Articles d'actualité, 11 décembre 2015

© HCR/L Dobbs
Une femme nigériane se repose près d'un vaste réservoir d'eau au camp de réfugiés aride de Minawao, au Cameroun.

CAMP DE MINAWAO, Cameroun, 11 décembre 2015 (HCR) Chaque jour, sept camions de Médecins Sans Frontières (MSF) roulent cahin-caha vers le camp de réfugiés de Minawao dans la région de l'Extrême-Nord au Cameroun. Ils transportent une marchandise précieuse, mais coûteuse : de l'eau potable.

Ces chargements d'eau potable sont destinés aux quelque 50 000 réfugiés du camp ayant quitté leur foyer dans la région du Nord-Est du Nigéria et franchi la frontière avec le Cameroun voisin pour échapper à l'insurrection de Boko Haram. Pendant la saison sèche, les rivières disparaissent, et il est de plus en plus difficile de trouver des réserves d'eau.

Mais la situation va bientôt changer. En début de mois, Valentin Tapsoba, Directeur du Bureau du HCR pour l'Afrique, et le gouverneur provincial, Midjiyawa Bakari, ont participé à une cérémonie haute en couleur organisée pour le lancement de la construction d'une canalisation qui apportera l'eau à Minawao, dans le cadre d'un projet conjoint entre l'Agence des Nations Unies pour les réfugiés et l'entreprise de service public Camwater.

D'une longueur de 28 kilomètres, la canalisation et le réseau de distribution apporteront l'eau d'un réservoir situé près de la ville de Mokolo jusqu'au camp tentaculaire de Minawao, où l'approvisionnement en eau a toujours été un problème ; les travaux dureront entre quatre et six mois. MSF dépense plusieurs dizaines de milliers de dollars chaque jour pour acheminer des produits de première nécessité au camp.
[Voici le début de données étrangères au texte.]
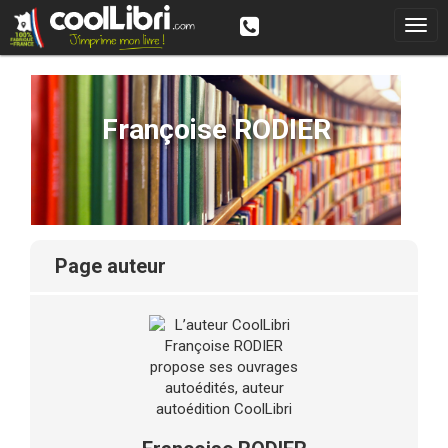
Françoise RODIER
page auteur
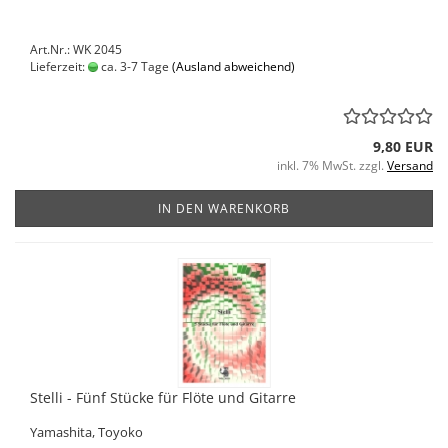
Art.Nr.: WK 2045
Lieferzeit:
ca. 3-7 Tage
(Ausland abweichend)
9,80 EUR
inkl. 7% MwSt. zzgl.
Versand
IN DEN WARENKORB
Stelli - Fünf Stücke für Flöte und Gitarre
Yamashita, Toyoko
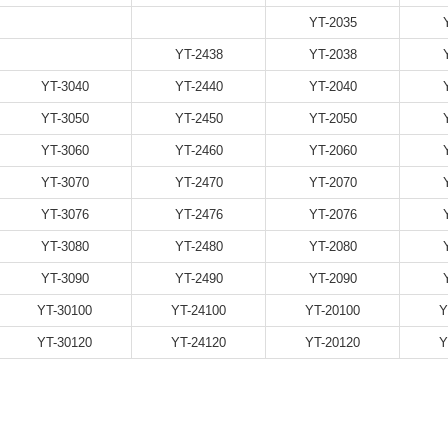
YT-2035
YT-2438
YT-2038
YT-3040
YT-2440
YT-2040
YT-3050
YT-2450
YT-2050
YT-3060
YT-2460
YT-2060
YT-3070
YT-2470
YT-2070
YT-3076
YT-2476
YT-2076
YT-3080
YT-2480
YT-2080
YT-3090
YT-2490
YT-2090
YT-30100
YT-24100
YT-20100
Y
YT-30120
YT-24120
YT-20120
Y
La canalisation construite par Camwater profitera non seulement aux 49 968 réfugiés nigérians à Minawao, mais aussi aux 150 résidents des villages situés le long du tracé. Une eau propre aidera aussi à prévenir ou à contenir l'éclosion de maladies communes dans cette région isolée, notamment le choléra.

« La construction de cette infrastructure importante constitue, pour le HCR, la reconnaissance de l'hospitalité du gouvernement et de la population camerounaise à l'égard des réfugiés », a déclaré Valentin Tapsoba, tout en notant que la communauté locale bénéficiera également de l'infrastructure.

Actuellement, 21 puits donnent à peine assez d'eau pour que chaque personne dispose de 14 litres par jour, alors que la quantité recommandée est de 20 litres par jour. C'est la raison pour laquelle l'aide de MSF est essentielle. Le directeur général de Camwater, Jean Williams Sollo, estime que la nouvelle canalisation approvisionnera à terme quelque 200 000 personnes en eau.

Autre signe de la détermination du HCR à aider les membres des communautés d'accueil dans le besoin, Valentin Tapsoba a, plus tôt dans la journée, posé la première pierre d'une nouvelle école primaire dans le village voisin de Zamai.

Des dizaines d'enfants se sont pressés pour voir le Représentant du HCR mettre en place la première brique de leur nouvelle école. L'édifice remplace des cabanes délabrées faites de bois et de feuilles de palmier ; il permettra d'améliorer grandement le cadre d'apprentissage pour ces jeunes vulnérables. Le HCR estime que l'éducation est essentielle pour tous les enfants.

Le Cameroun est pris entre deux crises de déplacement : le Nigéria au nord et la République centrafricaine à l'est. Ce pays d'Afrique occidentale accueille quelque 65 000 réfugiés du Nigéria et environ 254 000 réfugiés de la République centrafricaine. Les combats au Nigéria et les attaques transfrontalières ont entraîné le déplacement de plus de 90 000 personnes, qui se retrouvent aujourd'hui dans le besoin.